Saga event Handling and Event Handling

Hi all,

I am new to Microservice Patterns such as EventSourcing and Saga, we are implementing these patterns using Axon Framework. Now from what I understand about Saga from Chris’s blog if we use choreography-based saga on 2 MS such as

  1. Order Service and

  2. Customer Service

Here Order Service receives an compensating event called CreditLimitExceeded from Customer service if the order can not be fulfilled because of Credit Limit in Customer Service, now if I’ve to implement it using Axon Framework I can use Saga where I’ll start a Saga from creation of an order and based on CreditLimitExceeded and I’ll end saga and take any compensating action such as rollback order or inform user about his/her credit limit. This EndSaga can be handled conditionally or by @EndSaga annotation over an SagaEventHandler.

What I need to know is this can also be achieved by normal @EventHandler annotations in Axon then why to use Saga annotations what is the use of Saga store and how is it used? From a previous conversation with Allard on this stackoveflow thread I understood that Saga table is cleared if saga is ended. How is this saga_entry table utilized and what is different in implementing this Saga using simple EventHandlers?

Another thing I would like to know is that does the Saga that we create using @StartSaga and @Saga annotation does it represent Saga Orchestrator and thus it is not an Choreographed Saga instead it is an Orchestrated Saga?

Apologies for the ignorance that I’ve regarding Axon and patterns but insights would be really helpful and welcome.

Thanks and Regards,
Malay M

Hi Malay,

A Saga in Axon terms is coordinating a ‘Complex Business Transaction’ between several Aggregates, in doing so potentially spanning a broad time frame, with the necessity of storing state from several events to perform the ‘Complex Business Transaction’/make it’s decision.

Certain events will instantiate a Saga (through the @StartSaga annotation), some events will update state needed to complete the ‘complex business transaction’ and some events signal the end of that transaction, thus with a @EndSaga or the SagaLifecycle.end() function.

Thus the added benefit of a Saga is that it coordinates actions between several aggregates over a unspecified span of time, and it stores it’s state which it needs to make the right decisions between handling these events.
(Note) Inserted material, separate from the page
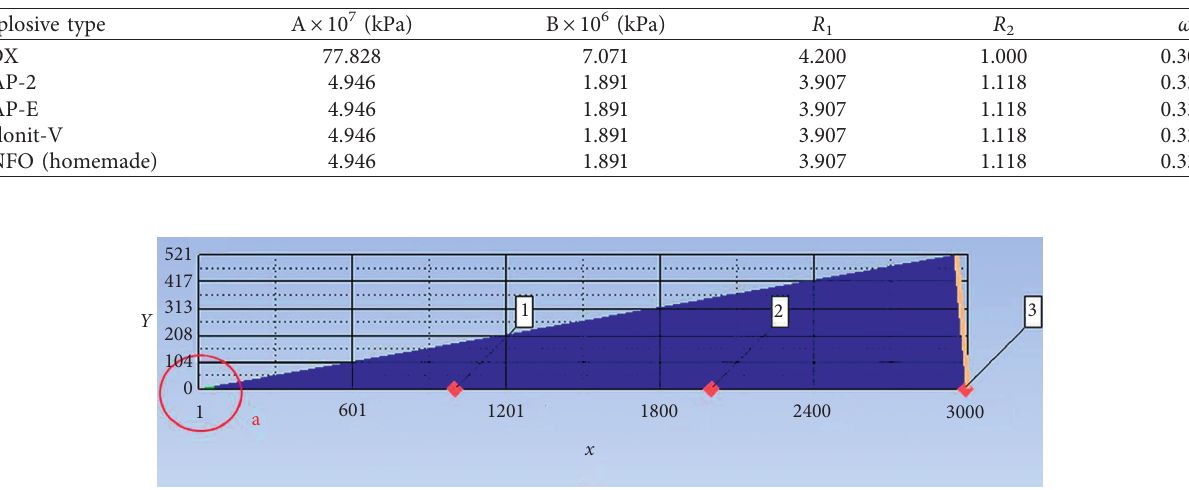
Figure 5: 1D wedge element made of the explosive and air zone based on the Euler multimaterial solver (homemade ANFO charge in the example). In evidence, the blast wave pressure at a given distance from detonation point “a.” Distance values are given in mm ( x -axis), while the pressure values are in kPa.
To be able to handle the right events you’re interested in in your Saga instance, you are inclined to use the @SagaEventHandler. This is a hard requirement to be able to point out which field in a given event associates to which specific Saga instance it has to perform work on.

Your assumption is right, you can perform the same logic in a regular Event Handling Component. But in doing so will require you to keep track of every single ‘complex business transaction’ in transit yourself, and storing it as well as you wont know when new events you’re interested in for a given transaction will pass along.
By using the Saga set up in Axon, the framework abstracts the notion of several of such actions, happening at the same time, from you and keeps you focused on the task at hand: correctly setting up the coordination between these components.

As the Saga is thus some form of Object being alive with a notion of time tied to it as well, you’re thus also inclined to store the Saga.

That’s what the saga_entry is for. That’s also what the association values are for - you can regard those as the identifiers of a saga_entry.

I hope I have giving you enough background to work with Sagas in a pleasant manner Malay.

If not, feel free to post more questions.
Do note that at AxonIQ we also provide a training around the framework. Saga’s are covered in plenty a’ detail in there as well.

Cheers,
Steven

Hi Steven,

Thanks for taking time to write this elaborate explanation, after your answer now the logs produced by sample Saga application make a lot of sense. Also now I understand how to use the association fields with Saga.

Cheers,
Malay

Hi Malay,

I am very please to hear that my explanation helped you out!

Why try to make the usage of the framework as pleasant an experience as possible.

Thus if any issues arise during the implementation phase or any thing is unclear from the Reference Guide, please keep us apprised of that.